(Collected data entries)
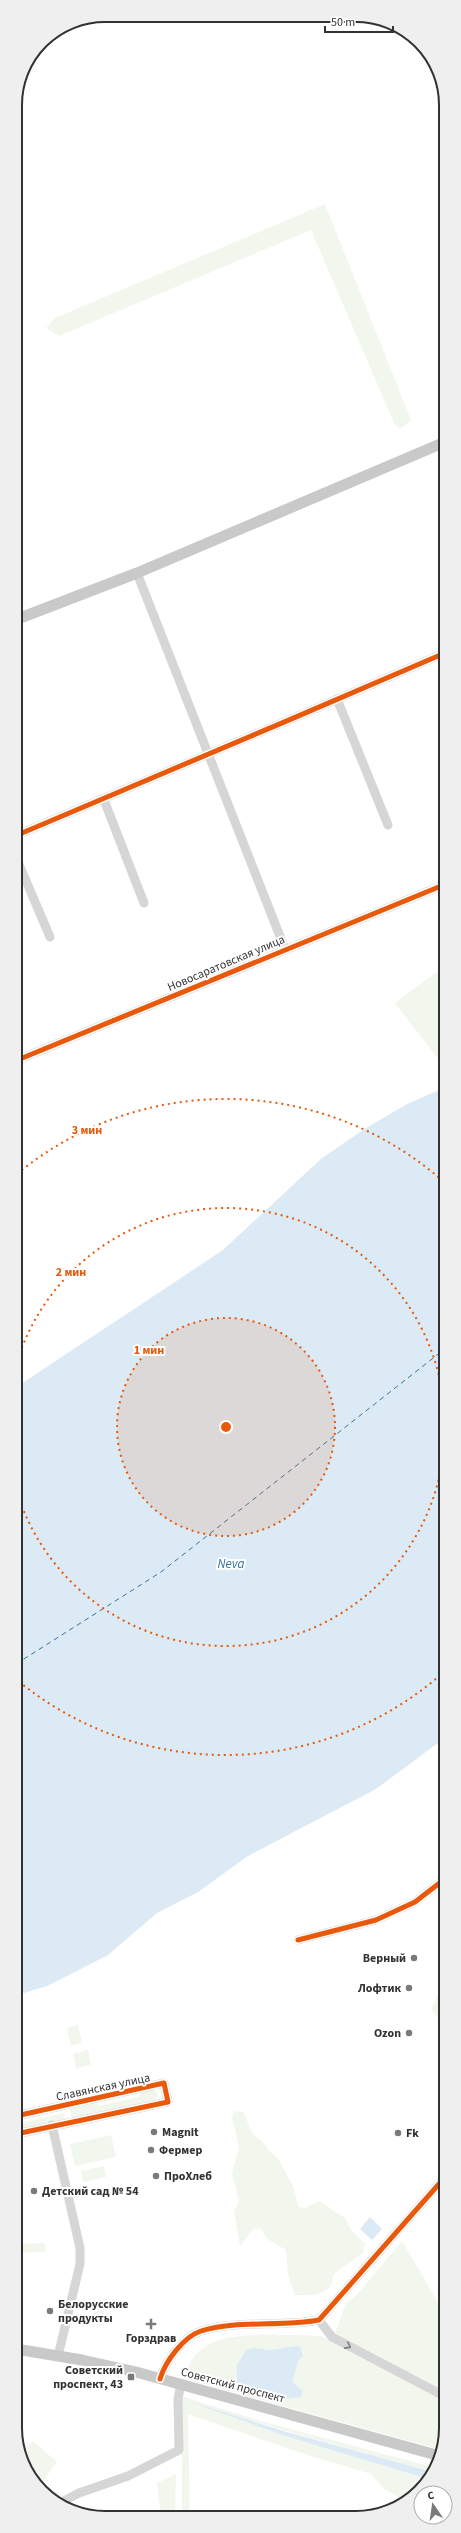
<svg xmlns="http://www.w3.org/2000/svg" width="461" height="2533" font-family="'Source Sans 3',sans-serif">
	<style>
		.green { fill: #f2f7ee }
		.water { fill: #dbeaf4 }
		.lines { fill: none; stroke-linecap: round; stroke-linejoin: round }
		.ferry { stroke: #38739d; stroke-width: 1; stroke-dasharray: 5 4; stroke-linecap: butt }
		.minor { stroke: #d6d6d6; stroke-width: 9 }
		.major { stroke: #c9c9c9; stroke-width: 11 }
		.cycleway-casing { stroke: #fff; stroke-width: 8 }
		.cycleway { stroke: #e8590c; stroke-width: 5 }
		.oneway { stroke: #7c7c7c }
		.ring { fill: none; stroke: #e8590c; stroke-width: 2; stroke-dasharray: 2 4 }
		.poi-dot { fill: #7a7a7a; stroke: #fff; stroke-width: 1.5 }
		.labels { text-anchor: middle; stroke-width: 4; stroke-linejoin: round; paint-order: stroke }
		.street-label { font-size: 12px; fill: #323232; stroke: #fff }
		.poi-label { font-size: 12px; font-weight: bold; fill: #323232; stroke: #fff; text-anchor: start }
		.water-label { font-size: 13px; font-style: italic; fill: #38739d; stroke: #fff }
		.rim { fill: none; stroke: #323232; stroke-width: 2 }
		.centre { fill: #e8590c; stroke: #fff; stroke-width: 2 }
		.ring-label { font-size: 12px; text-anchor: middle; font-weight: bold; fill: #e8590c; stroke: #fff; stroke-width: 4; stroke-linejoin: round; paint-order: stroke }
	</style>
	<rect width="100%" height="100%" fill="#fff"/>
	<g class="green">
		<polygon points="325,204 411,420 400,429 394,423 311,230 59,336 46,328 55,318"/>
		<polygon points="446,965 446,1063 443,1065 395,1003"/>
		<polygon points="440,1991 446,1997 446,2029 431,2009"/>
		<polygon points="78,2025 82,2043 71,2046 67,2028"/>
		<polygon points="88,2050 91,2065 76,2068 73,2054"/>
		<polygon points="152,2089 157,2092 158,2096 155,2100 72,2119 70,2109 96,2103 99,2106 139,2097 141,2092"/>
		<path d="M 234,2111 L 243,2112 L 253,2134 L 263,2142 L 269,2151 L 278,2158 L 293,2186 L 299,2207 L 305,2208 L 319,2201 L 345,2218 L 351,2230 L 365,2244 L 363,2253 C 357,2258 338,2269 334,2275 C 332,2278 333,2283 330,2287 C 319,2297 308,2295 295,2295 L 288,2275 L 286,2250 L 267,2239 L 262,2230 L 254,2228 L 240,2246 L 234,2212 L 239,2201 L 232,2173 L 239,2148 L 232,2117 Z"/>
		<polygon points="64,2113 65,2120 16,2131 16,2124"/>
		<polygon points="111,2135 116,2157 75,2166 70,2144"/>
		<polygon points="104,2166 106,2177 83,2182 81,2171"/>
		<polygon points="402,2241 446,2316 446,2393 335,2333 346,2303 355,2297"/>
		<polygon points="45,2243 45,2252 16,2253 16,2244"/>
		<polygon points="108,2298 101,2325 92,2323 97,2302"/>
		<path d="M 301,2335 L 321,2336 L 446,2399 L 446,2428 L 442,2450 L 193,2381 L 187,2375 C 193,2326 266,2336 301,2335 Z"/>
		<path d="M 184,2397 L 261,2421 L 436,2468 L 433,2472 C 350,2450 267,2426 185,2400 L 285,2436 L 428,2479 L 423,2487 L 405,2501 L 384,2489 L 371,2474 L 304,2454 L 188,2414 L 190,2517 L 182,2517 L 182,2399 Z"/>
		<polygon points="33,2441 57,2462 38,2488 22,2453"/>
		<polygon points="176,2474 175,2517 161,2516 157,2483"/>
	</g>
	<g class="water">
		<polygon points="446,1087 446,1737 376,1789 248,1856 198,1892 157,1913 108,1955 47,1986 24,1993 16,1990 15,1388 223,1250 322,1158 363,1130 407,1104"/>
		<polygon points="370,2217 382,2229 372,2240 360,2229"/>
		<polygon points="297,2346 300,2347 303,2356 298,2361 292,2382 303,2391 301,2397 286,2399 274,2393 257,2393 237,2383 237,2365 246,2350 253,2348 270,2350"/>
		<polygon points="182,2399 287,2432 433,2472 428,2479 285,2436"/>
	</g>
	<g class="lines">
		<polyline class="ferry" points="16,1664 161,1572 446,1348"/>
		<g class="minor">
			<polyline points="137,573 285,949"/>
			<polyline points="337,699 388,825"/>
			<polyline points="104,800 144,903"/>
			<path d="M 15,836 C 159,775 302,715 445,653"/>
			<polyline points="15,855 50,937"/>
			<polyline points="15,1061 446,884"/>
			<polyline points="298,1940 376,1920 415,1902 446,1878"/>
			<polyline points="16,2116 164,2083 168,2102 16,2134"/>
			<polyline points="52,2125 80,2248 80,2264 58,2356"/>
			<polyline points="319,2320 332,2337 446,2397"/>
			<path d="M 160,2379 C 165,2362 183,2337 201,2331 C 235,2320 282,2327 319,2320 L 446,2176"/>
			<polyline points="62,2502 79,2493 128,2476 179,2450 178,2399 181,2384"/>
		</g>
		<g class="major">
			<polyline points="15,620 137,573 445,442"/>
			<polyline points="16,2349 82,2360 136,2372 440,2456"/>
		</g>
		<g class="cycleway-casing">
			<g id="cycleway">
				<path d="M 15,836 C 159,775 302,715 445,653"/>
				<polyline points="15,1061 446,884"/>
				<polyline points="298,1940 376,1920 415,1902 446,1878"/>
				<polyline points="16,2116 164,2083 168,2102 16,2134"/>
				<path d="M 160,2379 C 165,2362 183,2337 201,2331 C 235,2320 282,2327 319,2320 L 446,2176"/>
			</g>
		</g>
		<use href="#cycleway" class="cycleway"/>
	</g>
	<defs><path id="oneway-chevron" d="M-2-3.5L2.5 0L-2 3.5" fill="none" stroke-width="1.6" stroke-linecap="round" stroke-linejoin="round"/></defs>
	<use class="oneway" href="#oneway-chevron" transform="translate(348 2346) rotate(28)"/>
	<circle cx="226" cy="1427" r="109" fill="#e8590c" fill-opacity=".12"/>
	<g class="ring">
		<circle cx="226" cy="1427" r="109"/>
		<path d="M16 1365A219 219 0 1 1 16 1489"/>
		<path d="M445 1671A328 328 0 0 1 17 1680M17 1174A328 328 0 0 1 445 1183"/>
	</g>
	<g class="poi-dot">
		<circle cx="414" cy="1958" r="4"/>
		<circle cx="409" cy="1988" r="4"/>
		<circle cx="409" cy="2033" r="4"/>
		<circle cx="154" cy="2132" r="4"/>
		<circle cx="398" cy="2133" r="4"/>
		<circle cx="151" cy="2150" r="4"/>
		<circle cx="156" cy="2176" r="4"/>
		<circle cx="34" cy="2191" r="4"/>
		<circle cx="50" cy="2311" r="4"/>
		<path d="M149 2318h4v4h4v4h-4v4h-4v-4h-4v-4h4z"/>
		<rect x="127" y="2373" width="8" height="8" rx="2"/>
	</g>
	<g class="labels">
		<g class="street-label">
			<text transform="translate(226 963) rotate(-23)" y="4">Новосаратовская улица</text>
			<text transform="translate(103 2087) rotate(-12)" y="4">Славянская улица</text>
			<text transform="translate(233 2385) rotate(15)" y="4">Советский проспект</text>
		</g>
		<g class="poi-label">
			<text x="406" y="1962" text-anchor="end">Верный</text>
			<text x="401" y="1992" text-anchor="end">Лофтик</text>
			<text x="401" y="2037" text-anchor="end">Ozon</text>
			<text x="162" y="2136">Magnit</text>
			<text x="406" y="2137">Fk</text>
			<text x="159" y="2154">Фермер</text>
			<text x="164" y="2180">ПроХлеб</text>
			<text x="42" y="2195">Детский сад № 54</text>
			<text x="58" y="2308">Белорусские<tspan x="58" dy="14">продукты</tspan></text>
			<text x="151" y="2342" text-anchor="middle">Горздрав</text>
			<text x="123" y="2374" text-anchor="end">Советский<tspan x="123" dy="14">проспект, 43</tspan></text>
		</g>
		<g class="water-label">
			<text x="231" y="1568">Neva</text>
		</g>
	</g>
	<path d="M0 0H461V2533H0ZM105 22H356A83 83 0 0 1 439 105V2428A83 83 0 0 1 356 2511H105A83 83 0 0 1 22 2428V105A83 83 0 0 1 105 22Z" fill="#efefef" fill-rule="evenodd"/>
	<path class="rim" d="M105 22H356A83 83 0 0 1 439 105V2428A83 83 0 0 1 356 2511H105A83 83 0 0 1 22 2428V105A83 83 0 0 1 105 22Z"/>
	<circle cx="226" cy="1427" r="6" class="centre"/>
	<g class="ring-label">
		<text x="87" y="1134">3 мин</text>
		<text x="71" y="1276">2 мин</text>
		<text x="149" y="1354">1 мин</text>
	</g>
	<g transform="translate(433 2505) rotate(347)"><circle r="19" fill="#ffffff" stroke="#adadad"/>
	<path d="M0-3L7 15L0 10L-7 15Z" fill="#7a7a7a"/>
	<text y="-6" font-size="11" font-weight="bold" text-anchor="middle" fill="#323232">С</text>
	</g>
	<path d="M325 26v6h68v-6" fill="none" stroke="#323232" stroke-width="2"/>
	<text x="331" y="26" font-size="12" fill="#323232" stroke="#ffffff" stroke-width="3" paint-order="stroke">50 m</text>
</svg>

# [Task to carry out]
A complete answer gives every line of the records holding "lines".

# [Written response]
		.lines { fill: none; stroke-linecap: round; stroke-linejoin: round }
	<g class="lines">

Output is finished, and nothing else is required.